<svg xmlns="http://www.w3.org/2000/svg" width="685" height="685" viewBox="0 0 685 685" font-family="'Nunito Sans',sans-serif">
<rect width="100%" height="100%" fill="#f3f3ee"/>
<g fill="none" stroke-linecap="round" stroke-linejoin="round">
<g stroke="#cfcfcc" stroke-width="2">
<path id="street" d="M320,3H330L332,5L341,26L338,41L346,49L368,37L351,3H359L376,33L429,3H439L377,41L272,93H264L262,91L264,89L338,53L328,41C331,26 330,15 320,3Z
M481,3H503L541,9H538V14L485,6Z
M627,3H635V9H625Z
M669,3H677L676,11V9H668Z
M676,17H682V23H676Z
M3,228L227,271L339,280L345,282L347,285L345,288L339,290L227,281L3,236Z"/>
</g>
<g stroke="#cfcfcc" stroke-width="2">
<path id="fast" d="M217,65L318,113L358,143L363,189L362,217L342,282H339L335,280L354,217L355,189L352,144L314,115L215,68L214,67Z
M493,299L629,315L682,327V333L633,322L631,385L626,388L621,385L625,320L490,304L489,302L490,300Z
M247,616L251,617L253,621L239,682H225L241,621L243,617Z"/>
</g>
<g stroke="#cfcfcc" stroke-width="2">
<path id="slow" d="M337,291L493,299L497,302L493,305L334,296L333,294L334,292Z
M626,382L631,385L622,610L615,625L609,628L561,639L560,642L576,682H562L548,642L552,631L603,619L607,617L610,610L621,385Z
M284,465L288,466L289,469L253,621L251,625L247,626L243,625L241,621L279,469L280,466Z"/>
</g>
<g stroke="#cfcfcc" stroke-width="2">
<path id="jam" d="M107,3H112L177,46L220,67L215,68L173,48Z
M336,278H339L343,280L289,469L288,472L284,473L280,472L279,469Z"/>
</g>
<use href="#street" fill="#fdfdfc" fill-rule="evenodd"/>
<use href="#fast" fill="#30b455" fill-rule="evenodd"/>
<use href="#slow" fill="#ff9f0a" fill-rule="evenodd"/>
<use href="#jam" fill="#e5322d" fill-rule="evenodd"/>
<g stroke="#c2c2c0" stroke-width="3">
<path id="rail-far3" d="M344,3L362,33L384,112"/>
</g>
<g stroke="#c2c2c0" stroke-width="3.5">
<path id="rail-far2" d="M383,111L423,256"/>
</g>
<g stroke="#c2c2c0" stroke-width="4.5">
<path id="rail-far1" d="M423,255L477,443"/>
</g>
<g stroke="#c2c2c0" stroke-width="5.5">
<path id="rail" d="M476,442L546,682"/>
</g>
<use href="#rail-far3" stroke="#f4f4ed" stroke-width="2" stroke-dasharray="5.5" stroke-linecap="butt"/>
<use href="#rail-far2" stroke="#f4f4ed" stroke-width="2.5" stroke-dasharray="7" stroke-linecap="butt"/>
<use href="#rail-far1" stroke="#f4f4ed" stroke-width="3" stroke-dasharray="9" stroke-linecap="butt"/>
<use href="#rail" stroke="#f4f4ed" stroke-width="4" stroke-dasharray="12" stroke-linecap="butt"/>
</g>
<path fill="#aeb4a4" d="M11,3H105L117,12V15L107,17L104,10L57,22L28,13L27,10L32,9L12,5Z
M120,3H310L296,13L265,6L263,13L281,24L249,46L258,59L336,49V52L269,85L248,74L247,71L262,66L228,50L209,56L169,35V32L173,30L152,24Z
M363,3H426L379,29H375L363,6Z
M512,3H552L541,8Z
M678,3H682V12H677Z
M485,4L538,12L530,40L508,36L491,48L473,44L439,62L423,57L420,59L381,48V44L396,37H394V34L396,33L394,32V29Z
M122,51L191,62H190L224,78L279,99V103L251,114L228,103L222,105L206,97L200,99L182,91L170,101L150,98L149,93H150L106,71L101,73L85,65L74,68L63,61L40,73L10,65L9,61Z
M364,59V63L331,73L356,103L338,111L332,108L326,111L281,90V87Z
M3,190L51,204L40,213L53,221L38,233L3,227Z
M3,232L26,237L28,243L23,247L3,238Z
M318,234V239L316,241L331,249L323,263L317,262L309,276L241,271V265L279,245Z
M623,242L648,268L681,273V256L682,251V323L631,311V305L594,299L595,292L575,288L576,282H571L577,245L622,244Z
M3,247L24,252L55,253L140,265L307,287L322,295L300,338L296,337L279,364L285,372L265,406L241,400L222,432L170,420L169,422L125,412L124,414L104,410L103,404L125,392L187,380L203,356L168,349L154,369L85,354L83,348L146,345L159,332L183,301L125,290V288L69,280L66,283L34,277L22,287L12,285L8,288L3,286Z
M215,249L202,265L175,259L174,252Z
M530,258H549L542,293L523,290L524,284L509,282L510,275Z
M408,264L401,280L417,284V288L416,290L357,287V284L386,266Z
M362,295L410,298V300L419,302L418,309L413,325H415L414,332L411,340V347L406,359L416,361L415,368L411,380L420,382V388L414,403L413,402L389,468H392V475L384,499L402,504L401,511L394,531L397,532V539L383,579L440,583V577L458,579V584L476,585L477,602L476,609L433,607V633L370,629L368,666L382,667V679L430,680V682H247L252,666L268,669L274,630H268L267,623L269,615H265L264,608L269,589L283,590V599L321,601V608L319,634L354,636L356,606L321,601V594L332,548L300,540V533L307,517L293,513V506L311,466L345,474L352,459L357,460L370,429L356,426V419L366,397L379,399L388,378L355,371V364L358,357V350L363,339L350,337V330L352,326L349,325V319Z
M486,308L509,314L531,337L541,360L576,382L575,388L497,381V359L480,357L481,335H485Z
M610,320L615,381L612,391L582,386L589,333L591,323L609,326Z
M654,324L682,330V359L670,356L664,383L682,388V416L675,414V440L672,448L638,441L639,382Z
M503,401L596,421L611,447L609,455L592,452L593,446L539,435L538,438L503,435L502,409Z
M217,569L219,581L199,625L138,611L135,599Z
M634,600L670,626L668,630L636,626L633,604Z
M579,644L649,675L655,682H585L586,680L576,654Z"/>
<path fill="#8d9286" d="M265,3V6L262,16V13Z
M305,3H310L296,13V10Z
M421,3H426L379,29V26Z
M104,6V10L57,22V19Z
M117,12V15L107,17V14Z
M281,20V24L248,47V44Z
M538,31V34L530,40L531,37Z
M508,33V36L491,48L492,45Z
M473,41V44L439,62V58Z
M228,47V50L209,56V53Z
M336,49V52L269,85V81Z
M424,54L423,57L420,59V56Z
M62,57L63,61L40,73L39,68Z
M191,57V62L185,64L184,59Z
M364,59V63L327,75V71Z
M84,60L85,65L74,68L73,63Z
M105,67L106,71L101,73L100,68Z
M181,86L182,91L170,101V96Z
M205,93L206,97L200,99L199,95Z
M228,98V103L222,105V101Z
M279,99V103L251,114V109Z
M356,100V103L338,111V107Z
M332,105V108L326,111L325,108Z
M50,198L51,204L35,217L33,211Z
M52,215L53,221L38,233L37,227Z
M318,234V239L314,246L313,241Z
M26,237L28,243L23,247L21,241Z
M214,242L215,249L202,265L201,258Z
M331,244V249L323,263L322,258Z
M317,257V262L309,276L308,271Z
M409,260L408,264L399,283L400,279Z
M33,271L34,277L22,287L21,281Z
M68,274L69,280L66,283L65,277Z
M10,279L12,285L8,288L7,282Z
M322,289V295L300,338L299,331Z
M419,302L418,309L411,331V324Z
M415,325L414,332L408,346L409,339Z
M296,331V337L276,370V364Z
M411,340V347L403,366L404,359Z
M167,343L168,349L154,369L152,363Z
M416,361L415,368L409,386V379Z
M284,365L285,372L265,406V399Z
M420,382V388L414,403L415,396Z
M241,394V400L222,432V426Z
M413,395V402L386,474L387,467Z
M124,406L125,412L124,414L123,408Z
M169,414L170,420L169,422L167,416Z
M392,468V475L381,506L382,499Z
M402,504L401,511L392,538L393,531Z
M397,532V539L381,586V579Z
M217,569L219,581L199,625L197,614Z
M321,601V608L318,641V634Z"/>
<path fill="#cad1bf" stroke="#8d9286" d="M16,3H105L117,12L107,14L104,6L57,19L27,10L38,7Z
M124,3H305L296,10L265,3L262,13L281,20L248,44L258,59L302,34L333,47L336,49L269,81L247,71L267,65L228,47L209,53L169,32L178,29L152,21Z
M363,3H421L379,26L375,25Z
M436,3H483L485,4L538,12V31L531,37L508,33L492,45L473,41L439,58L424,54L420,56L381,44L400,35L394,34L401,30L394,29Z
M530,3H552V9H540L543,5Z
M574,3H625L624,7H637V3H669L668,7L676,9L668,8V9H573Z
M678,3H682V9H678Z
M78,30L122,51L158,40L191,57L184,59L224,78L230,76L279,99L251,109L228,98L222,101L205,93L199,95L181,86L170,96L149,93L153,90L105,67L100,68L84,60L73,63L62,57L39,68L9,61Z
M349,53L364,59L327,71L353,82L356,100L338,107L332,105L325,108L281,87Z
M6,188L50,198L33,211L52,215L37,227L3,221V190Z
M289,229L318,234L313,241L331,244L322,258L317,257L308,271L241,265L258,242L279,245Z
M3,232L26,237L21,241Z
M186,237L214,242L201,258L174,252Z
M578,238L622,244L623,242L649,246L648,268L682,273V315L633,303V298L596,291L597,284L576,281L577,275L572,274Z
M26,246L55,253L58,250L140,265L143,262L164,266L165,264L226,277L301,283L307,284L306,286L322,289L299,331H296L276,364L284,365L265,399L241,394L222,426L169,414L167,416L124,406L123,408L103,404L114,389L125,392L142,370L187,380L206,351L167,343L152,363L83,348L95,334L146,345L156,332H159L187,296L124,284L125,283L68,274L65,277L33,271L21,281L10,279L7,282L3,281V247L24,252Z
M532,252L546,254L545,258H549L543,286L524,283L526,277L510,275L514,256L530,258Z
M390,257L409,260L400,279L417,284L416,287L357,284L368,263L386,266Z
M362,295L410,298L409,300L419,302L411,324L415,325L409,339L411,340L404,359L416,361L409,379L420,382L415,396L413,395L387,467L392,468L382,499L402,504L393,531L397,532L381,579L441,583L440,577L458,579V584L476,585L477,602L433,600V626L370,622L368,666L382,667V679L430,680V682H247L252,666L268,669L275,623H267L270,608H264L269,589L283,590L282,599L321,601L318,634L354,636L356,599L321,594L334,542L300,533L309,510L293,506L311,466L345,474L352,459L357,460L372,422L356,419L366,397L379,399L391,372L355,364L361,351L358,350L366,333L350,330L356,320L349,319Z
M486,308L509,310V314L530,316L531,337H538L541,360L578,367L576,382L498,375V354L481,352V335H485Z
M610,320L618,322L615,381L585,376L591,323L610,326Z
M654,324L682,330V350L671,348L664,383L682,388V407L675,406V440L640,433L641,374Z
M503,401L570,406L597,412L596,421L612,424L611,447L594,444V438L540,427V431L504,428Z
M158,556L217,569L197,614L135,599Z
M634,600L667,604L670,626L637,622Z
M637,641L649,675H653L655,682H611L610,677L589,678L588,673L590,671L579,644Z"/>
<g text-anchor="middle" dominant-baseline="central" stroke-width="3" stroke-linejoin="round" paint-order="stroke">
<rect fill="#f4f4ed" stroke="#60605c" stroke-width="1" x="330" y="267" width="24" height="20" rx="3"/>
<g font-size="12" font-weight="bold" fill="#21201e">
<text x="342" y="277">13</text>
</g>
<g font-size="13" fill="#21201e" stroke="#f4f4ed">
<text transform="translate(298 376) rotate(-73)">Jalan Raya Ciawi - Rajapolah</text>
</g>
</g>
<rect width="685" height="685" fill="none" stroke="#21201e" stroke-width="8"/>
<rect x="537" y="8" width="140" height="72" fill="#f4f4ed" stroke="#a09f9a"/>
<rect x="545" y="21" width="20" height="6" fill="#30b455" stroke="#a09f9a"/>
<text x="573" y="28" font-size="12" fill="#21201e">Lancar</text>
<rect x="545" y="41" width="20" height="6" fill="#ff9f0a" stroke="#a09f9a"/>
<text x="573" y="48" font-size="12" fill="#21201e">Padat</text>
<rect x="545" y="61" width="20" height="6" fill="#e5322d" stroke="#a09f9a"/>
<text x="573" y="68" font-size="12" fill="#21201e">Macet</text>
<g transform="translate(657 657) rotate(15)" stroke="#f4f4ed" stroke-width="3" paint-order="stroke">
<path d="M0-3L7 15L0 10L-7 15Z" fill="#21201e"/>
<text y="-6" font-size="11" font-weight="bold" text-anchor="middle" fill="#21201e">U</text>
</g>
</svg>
########################################
What to work on:
Take the entries above and return only the lines from the one with "M421,3H426L379,29V26Z" to the one with "M186,237L214,242L201,258L174,252Z", both included, unchanged.

Response for this exercise:
M421,3H426L379,29V26Z
M104,6V10L57,22V19Z
M117,12V15L107,17V14Z
M281,20V24L248,47V44Z
M538,31V34L530,40L531,37Z
M508,33V36L491,48L492,45Z
M473,41V44L439,62V58Z
M228,47V50L209,56V53Z
M336,49V52L269,85V81Z
M424,54L423,57L420,59V56Z
M62,57L63,61L40,73L39,68Z
M191,57V62L185,64L184,59Z
M364,59V63L327,75V71Z
M84,60L85,65L74,68L73,63Z
M105,67L106,71L101,73L100,68Z
M181,86L182,91L170,101V96Z
M205,93L206,97L200,99L199,95Z
M228,98V103L222,105V101Z
M279,99V103L251,114V109Z
M356,100V103L338,111V107Z
M332,105V108L326,111L325,108Z
M50,198L51,204L35,217L33,211Z
M52,215L53,221L38,233L37,227Z
M318,234V239L314,246L313,241Z
M26,237L28,243L23,247L21,241Z
M214,242L215,249L202,265L201,258Z
M331,244V249L323,263L322,258Z
M317,257V262L309,276L308,271Z
M409,260L408,264L399,283L400,279Z
M33,271L34,277L22,287L21,281Z
M68,274L69,280L66,283L65,277Z
M10,279L12,285L8,288L7,282Z
M322,289V295L300,338L299,331Z
M419,302L418,309L411,331V324Z
M415,325L414,332L408,346L409,339Z
M296,331V337L276,370V364Z
M411,340V347L403,366L404,359Z
M167,343L168,349L154,369L152,363Z
M416,361L415,368L409,386V379Z
M284,365L285,372L265,406V399Z
M420,382V388L414,403L415,396Z
M241,394V400L222,432V426Z
M413,395V402L386,474L387,467Z
M124,406L125,412L124,414L123,408Z
M169,414L170,420L169,422L167,416Z
M392,468V475L381,506L382,499Z
M402,504L401,511L392,538L393,531Z
M397,532V539L381,586V579Z
M217,569L219,581L199,625L197,614Z
M321,601V608L318,641V634Z"/>
<path fill="#cad1bf" stroke="#8d9286" d="M16,3H105L117,12L107,14L104,6L57,19L27,10L38,7Z
M124,3H305L296,10L265,3L262,13L281,20L248,44L258,59L302,34L333,47L336,49L269,81L247,71L267,65L228,47L209,53L169,32L178,29L152,21Z
M363,3H421L379,26L375,25Z
M436,3H483L485,4L538,12V31L531,37L508,33L492,45L473,41L439,58L424,54L420,56L381,44L400,35L394,34L401,30L394,29Z
M530,3H552V9H540L543,5Z
M574,3H625L624,7H637V3H669L668,7L676,9L668,8V9H573Z
M678,3H682V9H678Z
M78,30L122,51L158,40L191,57L184,59L224,78L230,76L279,99L251,109L228,98L222,101L205,93L199,95L181,86L170,96L149,93L153,90L105,67L100,68L84,60L73,63L62,57L39,68L9,61Z
M349,53L364,59L327,71L353,82L356,100L338,107L332,105L325,108L281,87Z
M6,188L50,198L33,211L52,215L37,227L3,221V190Z
M289,229L318,234L313,241L331,244L322,258L317,257L308,271L241,265L258,242L279,245Z
M3,232L26,237L21,241Z
M186,237L214,242L201,258L174,252Z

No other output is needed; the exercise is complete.